DATA FOR THIS EXERCISE>
_ _ _ _ _ _ _
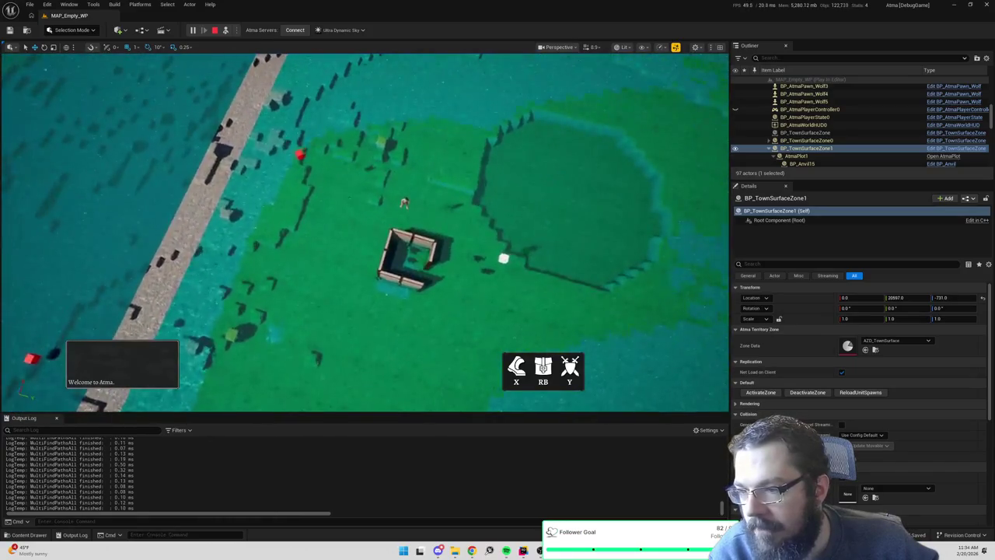
pyautogui.scroll(5, 364, 232)
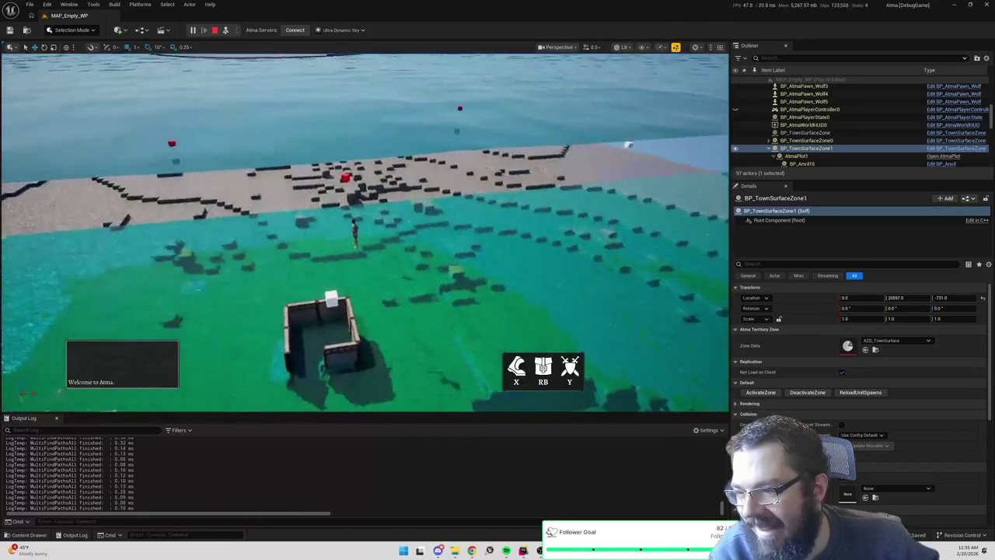
pyautogui.scroll(-5, 364, 231)
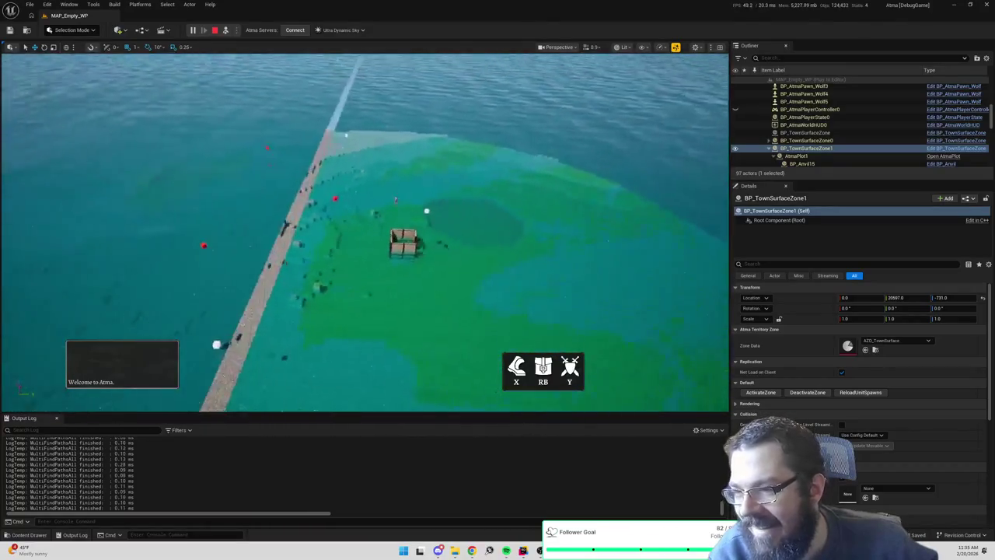
pyautogui.scroll(3, 570, 220)
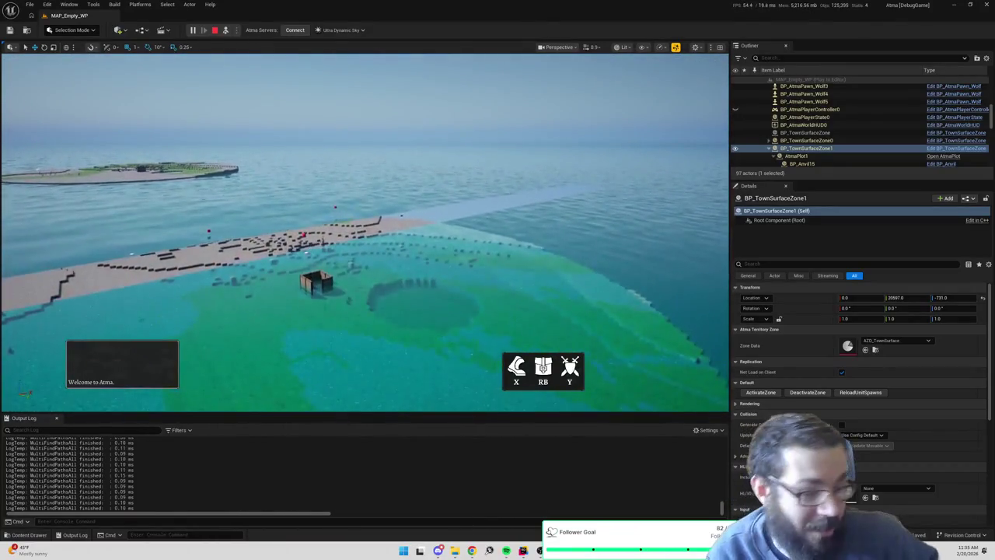
pyautogui.scroll(-5, 574, 207)
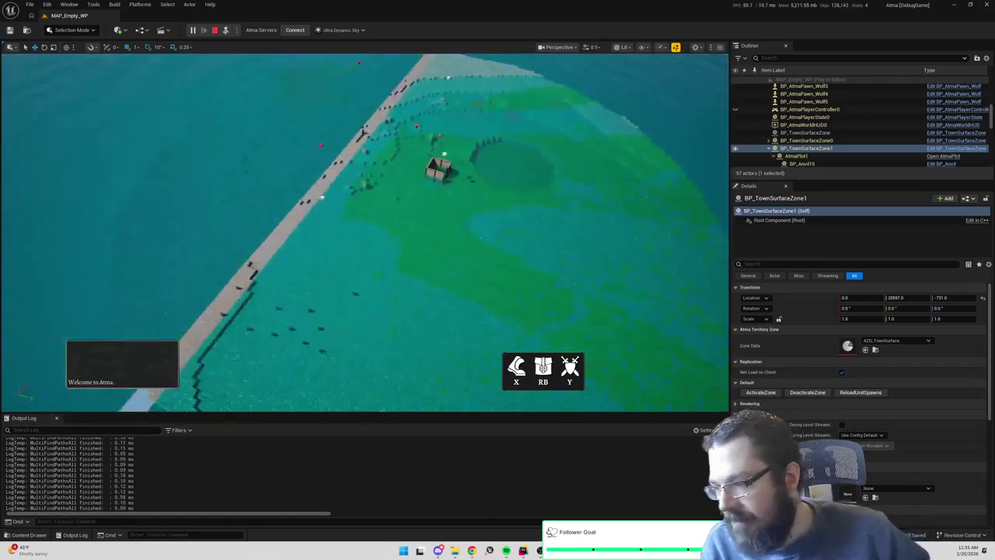
# Stop the play session and reactivate the town zone so its island respawns
pyautogui.click(214, 30)
pyautogui.scroll(-5, 365, 231)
_ _ _ _ _ _ _
TASK DIRECTIONS> Every record must be transcribed faithfully, with no picture carried over.

SOLUTION TO THE EXERCISE>
pyautogui.scroll(5, 364, 232)
pyautogui.scroll(-5, 364, 231)
pyautogui.scroll(3, 570, 220)
pyautogui.scroll(-5, 574, 207)
# Stop the play session and reactivate the town zone so its island respawns
pyautogui.click(214, 30)
pyautogui.scroll(-5, 365, 231)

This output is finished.